[DATA IN THIS EXERCISE]
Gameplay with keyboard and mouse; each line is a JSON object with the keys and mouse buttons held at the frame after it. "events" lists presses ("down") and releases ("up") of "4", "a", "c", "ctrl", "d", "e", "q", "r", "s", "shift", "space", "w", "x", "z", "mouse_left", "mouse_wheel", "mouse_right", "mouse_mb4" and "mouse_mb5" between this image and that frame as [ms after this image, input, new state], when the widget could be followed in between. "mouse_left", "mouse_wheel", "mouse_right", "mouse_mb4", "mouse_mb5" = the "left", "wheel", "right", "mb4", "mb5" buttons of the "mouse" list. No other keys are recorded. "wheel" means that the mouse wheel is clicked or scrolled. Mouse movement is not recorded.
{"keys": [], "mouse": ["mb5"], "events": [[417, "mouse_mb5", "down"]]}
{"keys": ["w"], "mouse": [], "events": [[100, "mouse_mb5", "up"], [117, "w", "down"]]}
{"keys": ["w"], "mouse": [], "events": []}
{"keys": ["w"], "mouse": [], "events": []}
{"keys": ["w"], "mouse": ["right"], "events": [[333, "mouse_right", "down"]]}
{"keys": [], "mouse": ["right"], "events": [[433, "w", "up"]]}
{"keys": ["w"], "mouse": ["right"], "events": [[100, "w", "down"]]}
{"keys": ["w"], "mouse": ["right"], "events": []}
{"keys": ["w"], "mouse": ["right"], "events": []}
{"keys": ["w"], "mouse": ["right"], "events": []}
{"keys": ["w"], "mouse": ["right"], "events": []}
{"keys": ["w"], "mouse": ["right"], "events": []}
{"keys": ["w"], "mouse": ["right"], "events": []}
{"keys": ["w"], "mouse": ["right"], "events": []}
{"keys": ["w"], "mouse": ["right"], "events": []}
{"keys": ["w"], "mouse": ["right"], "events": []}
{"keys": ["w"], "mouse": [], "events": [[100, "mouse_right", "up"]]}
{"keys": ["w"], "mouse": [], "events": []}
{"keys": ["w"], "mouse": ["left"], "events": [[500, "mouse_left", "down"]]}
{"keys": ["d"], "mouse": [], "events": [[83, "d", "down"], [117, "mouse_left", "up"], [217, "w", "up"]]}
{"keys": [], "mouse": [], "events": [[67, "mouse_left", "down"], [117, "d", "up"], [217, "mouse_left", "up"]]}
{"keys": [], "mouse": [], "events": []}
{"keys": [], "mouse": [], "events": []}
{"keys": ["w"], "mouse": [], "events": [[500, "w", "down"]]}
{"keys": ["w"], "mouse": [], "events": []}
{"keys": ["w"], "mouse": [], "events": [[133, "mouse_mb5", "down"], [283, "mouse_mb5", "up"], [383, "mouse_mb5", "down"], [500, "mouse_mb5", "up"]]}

[DIRECTIONS] Copy every entry exactly; no part may be left out.

[RESPONSE TO THIS EXERCISE]
Gameplay with keyboard and mouse; each line is a JSON object with the keys and mouse buttons held at the frame after it. "events" lists presses ("down") and releases ("up") of "4", "a", "c", "ctrl", "d", "e", "q", "r", "s", "shift", "space", "w", "x", "z", "mouse_left", "mouse_wheel", "mouse_right", "mouse_mb4" and "mouse_mb5" between this image and that frame as [ms after this image, input, new state], when the widget could be followed in between. "mouse_left", "mouse_wheel", "mouse_right", "mouse_mb4", "mouse_mb5" = the "left", "wheel", "right", "mb4", "mb5" buttons of the "mouse" list. No other keys are recorded. "wheel" means that the mouse wheel is clicked or scrolled. Mouse movement is not recorded.
{"keys": [], "mouse": ["mb5"], "events": [[417, "mouse_mb5", "down"]]}
{"keys": ["w"], "mouse": [], "events": [[100, "mouse_mb5", "up"], [117, "w", "down"]]}
{"keys": ["w"], "mouse": [], "events": []}
{"keys": ["w"], "mouse": [], "events": []}
{"keys": ["w"], "mouse": ["right"], "events": [[333, "mouse_right", "down"]]}
{"keys": [], "mouse": ["right"], "events": [[433, "w", "up"]]}
{"keys": ["w"], "mouse": ["right"], "events": [[100, "w", "down"]]}
{"keys": ["w"], "mouse": ["right"], "events": []}
{"keys": ["w"], "mouse": ["right"], "events": []}
{"keys": ["w"], "mouse": ["right"], "events": []}
{"keys": ["w"], "mouse": ["right"], "events": []}
{"keys": ["w"], "mouse": ["right"], "events": []}
{"keys": ["w"], "mouse": ["right"], "events": []}
{"keys": ["w"], "mouse": ["right"], "events": []}
{"keys": ["w"], "mouse": ["right"], "events": []}
{"keys": ["w"], "mouse": ["right"], "events": []}
{"keys": ["w"], "mouse": [], "events": [[100, "mouse_right", "up"]]}
{"keys": ["w"], "mouse": [], "events": []}
{"keys": ["w"], "mouse": ["left"], "events": [[500, "mouse_left", "down"]]}
{"keys": ["d"], "mouse": [], "events": [[83, "d", "down"], [117, "mouse_left", "up"], [217, "w", "up"]]}
{"keys": [], "mouse": [], "events": [[67, "mouse_left", "down"], [117, "d", "up"], [217, "mouse_left", "up"]]}
{"keys": [], "mouse": [], "events": []}
{"keys": [], "mouse": [], "events": []}
{"keys": ["w"], "mouse": [], "events": [[500, "w", "down"]]}
{"keys": ["w"], "mouse": [], "events": []}
{"keys": ["w"], "mouse": [], "events": [[133, "mouse_mb5", "down"], [283, "mouse_mb5", "up"], [383, "mouse_mb5", "down"], [500, "mouse_mb5", "up"]]}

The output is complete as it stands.